Till-Moyland..  In Till-Moyland gründet sich eine neue Bürgerstiftung. In der Gaststätte Jacobs wurde jetzt das Konzept für die Stiftung durch den Ortsvorsteher Friedhelm Haagen vorgestellt. Die Stiftung soll es sich zur Aufgabe machen, die Erhaltung von Traditionen und örtlichem Brauchtum zu fördern. Die ortsansässigen Vereine, die für die Gemeinschaft in Till und Moyland wichtig sind, die Arbeiten für die Heimatpflege und Heimatkunde sowie dei örtliche Jugend- und Seniorenarbeit soll mit dem Stiftungskapital unterstützt werden. Ziel der Stiftung ist es, den Zusammenhalt der Dorfbevölkerung zu stärken.

Der Stifter bringt als Stiftungskapital die von ihm erworbene Gaststätte „Zur Dorfschmiede“ nebst allen Nebenbauten, einer Einliegerwohnung und dem Inventar in die Stiftung ein. Vor dem Hintergrund sich auflösender Dorfmileus komme der letzten verbliebenen Dorfgaststätte künftig eine noch stärkere Funktion einer „Dorfgemeinschaftseinrichtung“ zu.

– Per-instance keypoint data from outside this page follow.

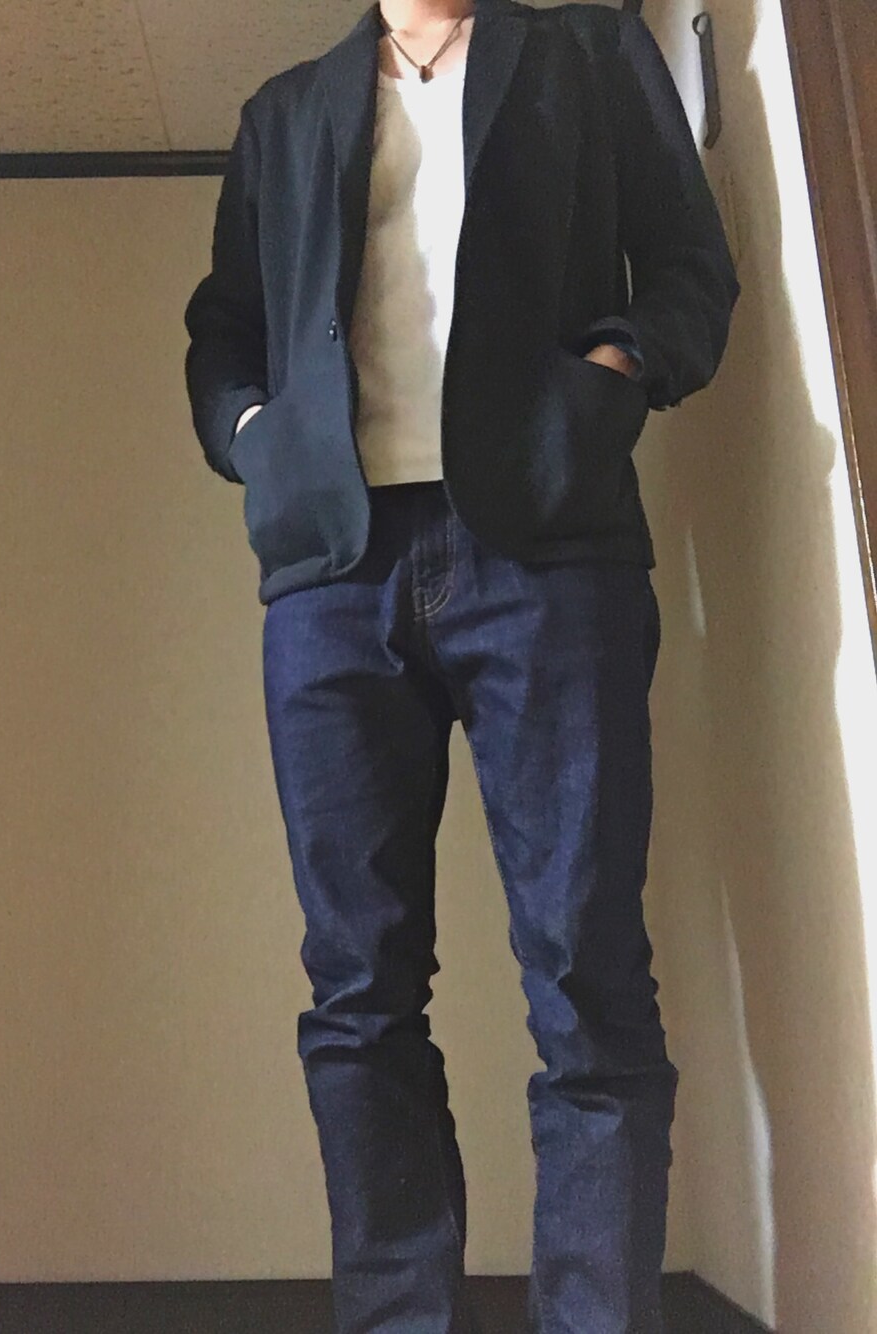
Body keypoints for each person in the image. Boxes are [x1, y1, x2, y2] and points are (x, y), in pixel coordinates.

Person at [183, 1, 740, 1330]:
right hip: (334, 574)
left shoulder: (587, 55)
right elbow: (225, 329)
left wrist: (611, 374)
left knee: (585, 973)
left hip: (548, 557)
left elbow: (689, 271)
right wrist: (259, 439)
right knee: (357, 987)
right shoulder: (285, 113)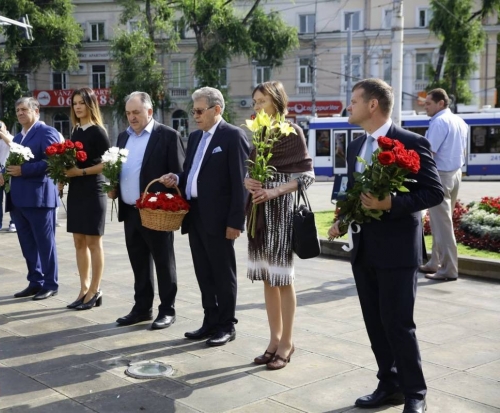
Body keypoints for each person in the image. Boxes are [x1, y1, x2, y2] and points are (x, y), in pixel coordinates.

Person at [328, 78, 443, 413]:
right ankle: (389, 385)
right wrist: (343, 220)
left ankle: (415, 393)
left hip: (397, 251)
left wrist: (391, 203)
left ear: (373, 105)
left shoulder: (410, 142)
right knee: (375, 323)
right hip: (363, 249)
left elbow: (433, 192)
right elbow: (354, 194)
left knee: (398, 323)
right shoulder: (355, 147)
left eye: (354, 100)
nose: (349, 106)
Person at [161, 87, 249, 346]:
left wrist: (235, 222)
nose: (195, 115)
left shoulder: (233, 136)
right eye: (194, 111)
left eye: (199, 110)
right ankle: (210, 320)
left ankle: (226, 325)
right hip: (195, 214)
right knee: (203, 271)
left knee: (222, 272)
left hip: (220, 219)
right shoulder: (197, 137)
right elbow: (191, 172)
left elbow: (240, 183)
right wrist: (177, 178)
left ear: (216, 109)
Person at [243, 81, 314, 370]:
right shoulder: (258, 132)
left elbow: (307, 175)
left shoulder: (292, 132)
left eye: (261, 101)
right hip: (258, 212)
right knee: (268, 279)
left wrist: (274, 190)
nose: (257, 106)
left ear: (276, 101)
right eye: (255, 102)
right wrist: (248, 181)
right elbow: (250, 170)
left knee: (283, 278)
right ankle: (274, 339)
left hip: (281, 211)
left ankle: (287, 342)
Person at [111, 91, 185, 329]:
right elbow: (119, 168)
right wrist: (113, 186)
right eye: (128, 113)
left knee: (164, 261)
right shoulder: (123, 137)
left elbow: (180, 173)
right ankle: (142, 308)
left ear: (149, 112)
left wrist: (173, 181)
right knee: (139, 262)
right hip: (131, 210)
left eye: (136, 112)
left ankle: (167, 310)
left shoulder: (168, 136)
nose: (132, 118)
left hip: (156, 212)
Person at [9, 97, 62, 301]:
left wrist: (23, 170)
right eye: (18, 110)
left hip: (40, 198)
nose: (20, 113)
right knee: (28, 244)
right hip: (19, 199)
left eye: (24, 109)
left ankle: (50, 283)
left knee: (45, 244)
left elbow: (52, 163)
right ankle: (35, 281)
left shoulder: (47, 132)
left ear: (36, 111)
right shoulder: (16, 138)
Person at [63, 88, 111, 311]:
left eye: (82, 102)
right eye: (75, 103)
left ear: (91, 104)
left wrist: (79, 173)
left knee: (93, 242)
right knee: (78, 241)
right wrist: (62, 175)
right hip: (77, 190)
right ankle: (83, 289)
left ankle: (95, 289)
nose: (78, 107)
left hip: (93, 189)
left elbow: (108, 163)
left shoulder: (98, 131)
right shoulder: (75, 131)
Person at [422, 88, 468, 281]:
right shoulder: (459, 121)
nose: (425, 107)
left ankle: (448, 269)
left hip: (440, 175)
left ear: (441, 103)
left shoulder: (439, 122)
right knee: (439, 222)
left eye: (429, 103)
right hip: (455, 174)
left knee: (443, 225)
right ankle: (435, 262)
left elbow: (429, 153)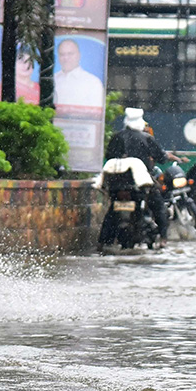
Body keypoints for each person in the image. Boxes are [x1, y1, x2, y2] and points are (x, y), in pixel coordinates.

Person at [105, 109, 176, 242]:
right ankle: (163, 239)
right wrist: (166, 157)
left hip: (117, 184)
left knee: (111, 212)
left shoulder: (116, 137)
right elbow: (161, 157)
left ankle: (102, 243)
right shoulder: (147, 138)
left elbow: (109, 156)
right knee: (159, 206)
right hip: (140, 185)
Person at [52, 38, 105, 110]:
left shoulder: (93, 82)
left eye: (70, 54)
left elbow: (96, 112)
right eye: (62, 54)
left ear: (78, 55)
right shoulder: (52, 79)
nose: (66, 58)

Gaststätte als Mittelpunkt

„Damit soll auch ein Stück weit die Zukunftsfähigkeit und Attraktivität der Ortschaft Till-Moyland gesichert werden“, schreibt Hans-Peter Linzen für die Bürgerstiftung.

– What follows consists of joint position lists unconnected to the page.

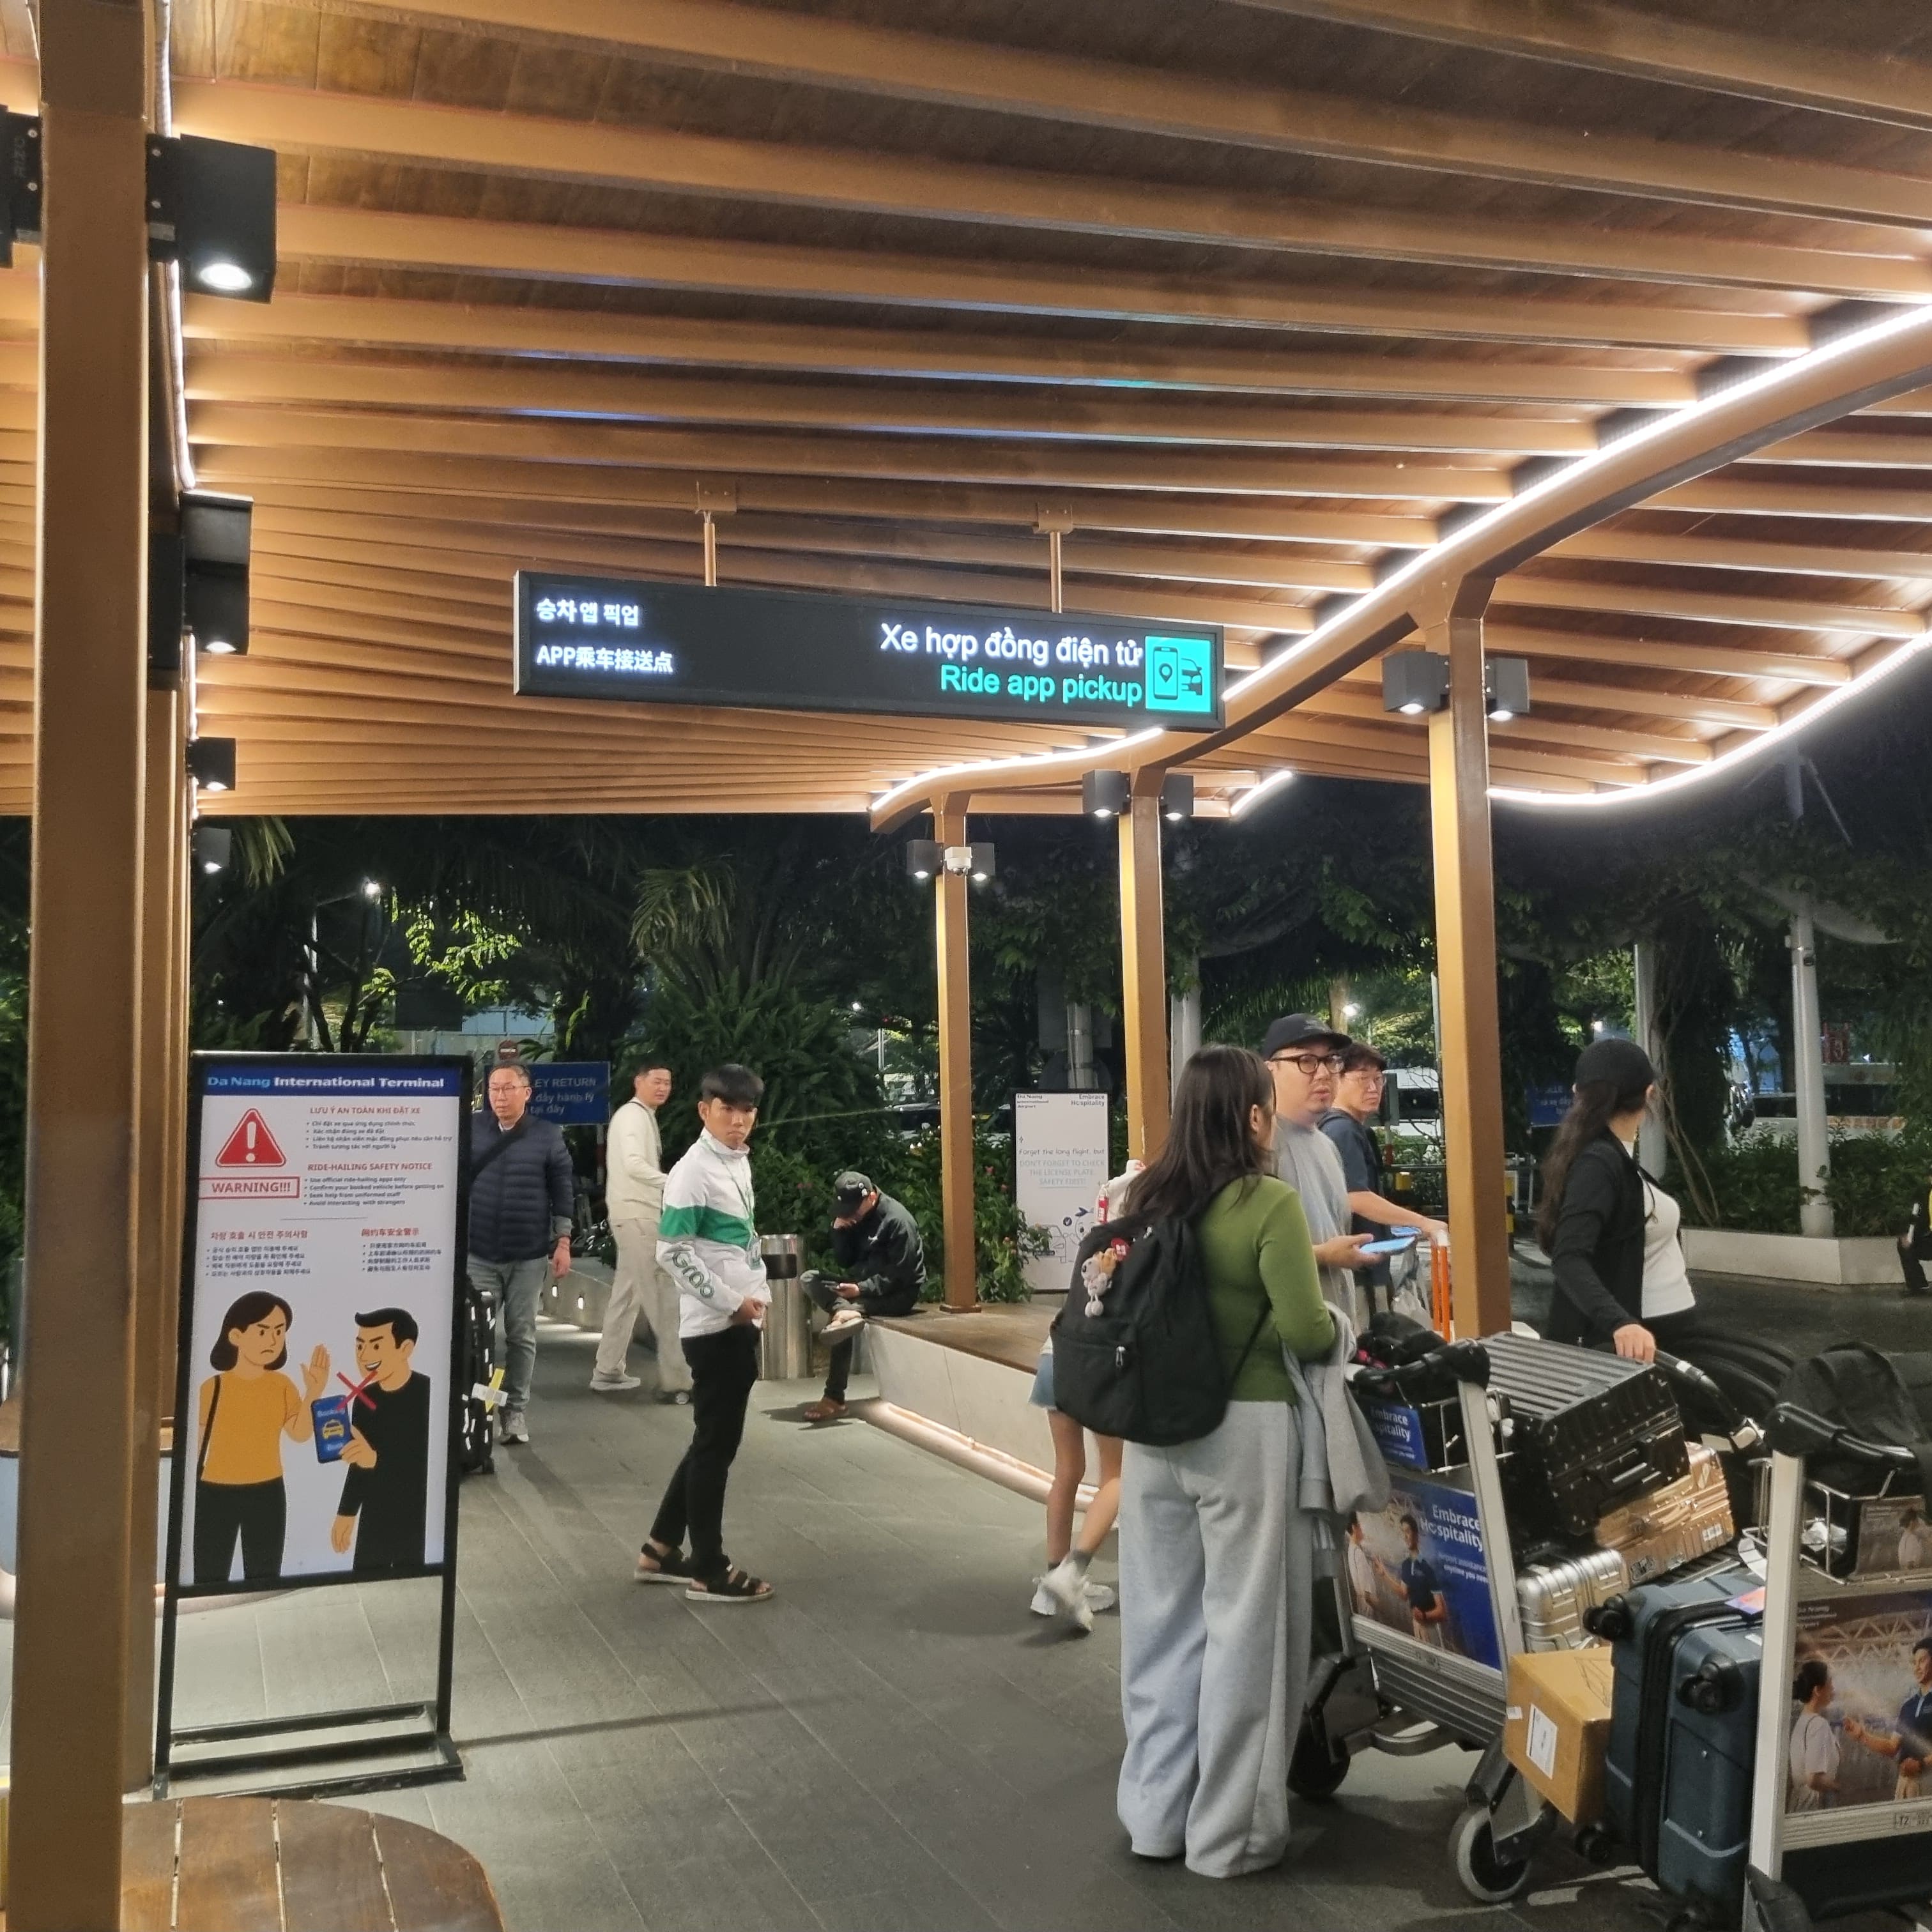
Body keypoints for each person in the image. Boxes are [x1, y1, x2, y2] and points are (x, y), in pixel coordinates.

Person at [1116, 1043, 1336, 1879]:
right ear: (1251, 1116)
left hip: (1151, 1433)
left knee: (1160, 1626)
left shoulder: (1143, 1197)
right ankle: (1227, 1838)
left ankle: (1155, 1817)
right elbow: (1307, 1331)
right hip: (1243, 1431)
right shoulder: (1268, 1202)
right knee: (1245, 1630)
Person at [636, 1064, 774, 1603]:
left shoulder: (734, 1161)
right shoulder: (693, 1171)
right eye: (727, 1110)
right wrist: (733, 1303)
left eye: (747, 1111)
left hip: (734, 1322)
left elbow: (735, 1245)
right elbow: (672, 1252)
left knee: (708, 1442)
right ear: (704, 1110)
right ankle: (709, 1569)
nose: (738, 1121)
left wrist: (752, 1299)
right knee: (716, 1449)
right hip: (717, 1327)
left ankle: (660, 1549)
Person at [1537, 1037, 1673, 1362]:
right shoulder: (1599, 1162)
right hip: (1628, 1343)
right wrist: (1620, 1323)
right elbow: (1569, 1256)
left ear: (1577, 1093)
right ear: (1649, 1093)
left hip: (1655, 1333)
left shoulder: (1610, 1158)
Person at [467, 1061, 575, 1445]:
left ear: (526, 1093)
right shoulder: (471, 1129)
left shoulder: (547, 1135)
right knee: (477, 1336)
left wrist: (563, 1242)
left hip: (528, 1255)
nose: (500, 1096)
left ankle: (514, 1411)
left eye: (508, 1088)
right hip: (478, 1251)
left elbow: (563, 1188)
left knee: (521, 1335)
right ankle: (478, 1410)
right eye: (494, 1089)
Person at [194, 1292, 330, 1585]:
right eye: (263, 1331)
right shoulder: (213, 1387)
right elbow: (197, 1444)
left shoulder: (282, 1385)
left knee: (265, 1575)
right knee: (209, 1576)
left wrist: (314, 1392)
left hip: (268, 1491)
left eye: (279, 1332)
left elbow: (300, 1434)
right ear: (236, 1336)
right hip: (215, 1492)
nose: (273, 1340)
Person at [1262, 1014, 1374, 1319]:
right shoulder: (1260, 1145)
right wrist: (1324, 1255)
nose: (1323, 1073)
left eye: (1331, 1061)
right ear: (1270, 1069)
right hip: (1291, 1330)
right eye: (1307, 1061)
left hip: (1339, 1328)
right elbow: (1244, 1255)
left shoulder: (1327, 1144)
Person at [1319, 1043, 1447, 1300]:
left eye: (1378, 1079)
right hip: (1359, 1273)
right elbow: (1356, 1197)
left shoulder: (1348, 1128)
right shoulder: (1342, 1131)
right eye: (1362, 1078)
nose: (1373, 1088)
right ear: (1336, 1080)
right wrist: (1422, 1223)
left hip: (1363, 1266)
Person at [801, 1170, 926, 1422]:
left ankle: (834, 1398)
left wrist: (862, 1289)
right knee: (809, 1278)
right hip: (861, 1286)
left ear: (871, 1197)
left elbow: (901, 1275)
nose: (850, 1215)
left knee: (842, 1323)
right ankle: (844, 1310)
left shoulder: (898, 1221)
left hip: (898, 1294)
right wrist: (839, 1231)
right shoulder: (855, 1217)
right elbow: (846, 1261)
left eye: (853, 1209)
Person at [594, 1059, 682, 1400]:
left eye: (667, 1082)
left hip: (632, 1214)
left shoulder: (638, 1115)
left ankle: (607, 1369)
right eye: (656, 1081)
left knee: (628, 1295)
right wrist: (672, 1181)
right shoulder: (633, 1116)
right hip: (638, 1215)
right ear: (638, 1082)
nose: (663, 1088)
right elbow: (633, 1165)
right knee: (659, 1294)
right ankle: (680, 1378)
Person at [330, 1307, 433, 1572]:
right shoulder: (364, 1399)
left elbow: (423, 1458)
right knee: (366, 1572)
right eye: (360, 1346)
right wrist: (347, 1512)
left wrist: (376, 1460)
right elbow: (359, 1462)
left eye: (376, 1346)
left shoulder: (426, 1392)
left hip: (417, 1513)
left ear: (405, 1348)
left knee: (413, 1574)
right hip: (374, 1513)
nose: (364, 1356)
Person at [1843, 1636, 1932, 1800]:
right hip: (1905, 1783)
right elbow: (1892, 1747)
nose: (1917, 1668)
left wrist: (1922, 1764)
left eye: (1922, 1661)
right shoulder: (1908, 1706)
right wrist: (1862, 1736)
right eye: (1914, 1663)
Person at [1788, 1661, 1843, 1812]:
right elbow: (1814, 1779)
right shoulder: (1818, 1724)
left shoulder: (1803, 1721)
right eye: (1830, 1684)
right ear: (1817, 1690)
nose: (1832, 1689)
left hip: (1801, 1803)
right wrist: (1838, 1787)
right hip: (1814, 1805)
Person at [1899, 1162, 1932, 1298]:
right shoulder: (1924, 1195)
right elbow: (1916, 1217)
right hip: (1929, 1238)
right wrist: (1910, 1236)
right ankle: (1918, 1285)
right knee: (1905, 1245)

Die Gaststätte sei in Zeiten eines erhöhten Sparzwanges als Mittelpunkt der dörflichen Infrastruktur und als Anlaufpunkt für Bürgerschützenverein, Feuerwehr, Tambourcorps, Heimatverein, Seniorenstube, Karnevalisten und katholischer Bücherei wichtig. Die Erträge aus Verpachtung und Bewirtschaftung der Gaststätte sollen für die Stiftung genutzt werden.

Wilhelm Goebels, der gemeinsam mit seiner Frau seit 1998 in Till-Moyland lebt und die Stiftungs-Initiative auf den Weg gebracht hat, möchte sich mit der Bereitstellung der Erträge für die herliche Aufnahme und Unterstützung der Till-Moyländer Dorfbevölkerung bedanken.

Bürgermeister Peter Driessen lobt das Vorhaben: „Ich finde es gut, dass der Sponsor versucht, die Kneipe im Dorf zu lassen. Es ist wichtig für ein Dorfleben. Dass die Tiller es selbst machen, damit punkten sie für sich. Die Gemeinde wird der Bürgerstiftung den Freiraum lassen".

Am 1. Juli soll die Stiftung starten

Das Vorhaben der Till-Moyländer muss nun von der Stiftungsaufsicht der Bezirksregierung Düsseldorf genehmigt werden. Wenn dies geschieht, soll die Stiftung zum 1. Juli 2015 ihre Arbeit aufnehmen. Der vom Stifter benannte Stiftungsvorstand, der die weiteren Geschicke lenken soll, besteht aus insgesamt sieben Personen, welche mit einer Ausnahme ihre Wurzeln in Till-Moyland haben und die sich aus diesem Grunde besonders mit der Ortschaft verbunden fühlen.